I saw an open door, passed off my static line and was happy for it all to be over. I said, “See ya” and was turning for the door when a huge paw slammed me in the chest. The Sergeant Airborne yelled, “Red light, no jump.”

Just as I passed off the static line, the light turned red and we were outside the safe zone of the drop zone. I was given my static line and had to go back and sit down. It was then I realized I would be first in line for the next pass.

Standing in the door
I was nervous all the way back to the door. As soon as I stood in the door I thought, “fuck this, I quit.”

I was standing in the open door of a C-130 flying at 1,250 and thinking how this is not a good idea. Running is easy, Man has been running for thousands of years. But humans have not been jumping off huge flying birds for centuries so it really isn’t natural. I can still remember what was going through my head at the time. It went something like this.
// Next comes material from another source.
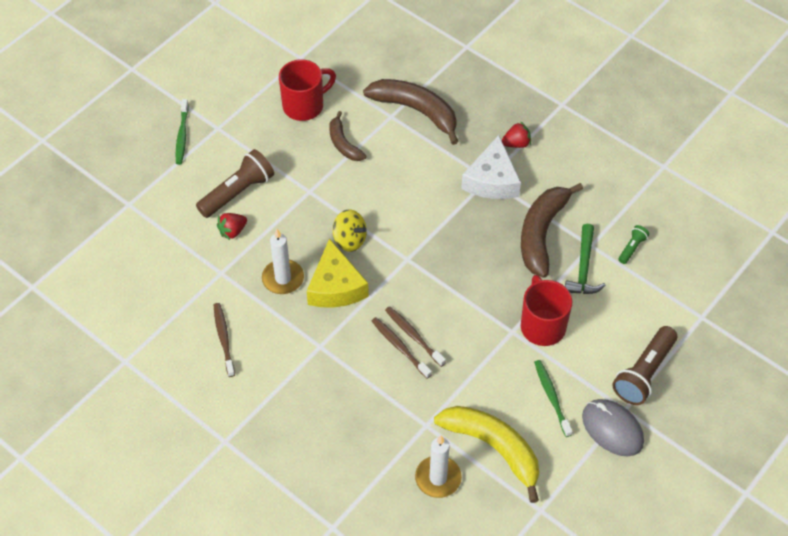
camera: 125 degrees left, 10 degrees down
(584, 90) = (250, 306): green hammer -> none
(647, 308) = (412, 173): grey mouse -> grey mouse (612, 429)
“Fuck this, I quit. I fucking quit. Who cares if I land with the plane? It isn’t like I am any less of a man. Besides, I am going to Fort Knox, there is no jump unit there. No one is going to care if I don’t have jump wings. Fuck this, I am sitting down. I quit.”

Of course, I really should have told someone. I was looking out at the ground, then looking at the red light, looking at the ground, then back at the red light. I saw the light turn green and the jumpmaster tapped me on the hip and yelled, “Go!”

“Okay,” I said, took a little step and I was knees in the breeze. Once floating down I was happy I jumped. I was even happier when I was safely on the ground with no injuries. The only thing about the graduation ceremony I remember is the only thing that matters. My wings were pinned by a man that jumped into Normandy. After pushing the pins through my uniform, he punched my wings driving them into my chest. It was one of the proudest moments of my life.

Technically, I did quit Airborne School so maybe I should turn in my wings. But this does illustrate a tip for surviving the military. It is okay to quit, as long as you never tell anyone.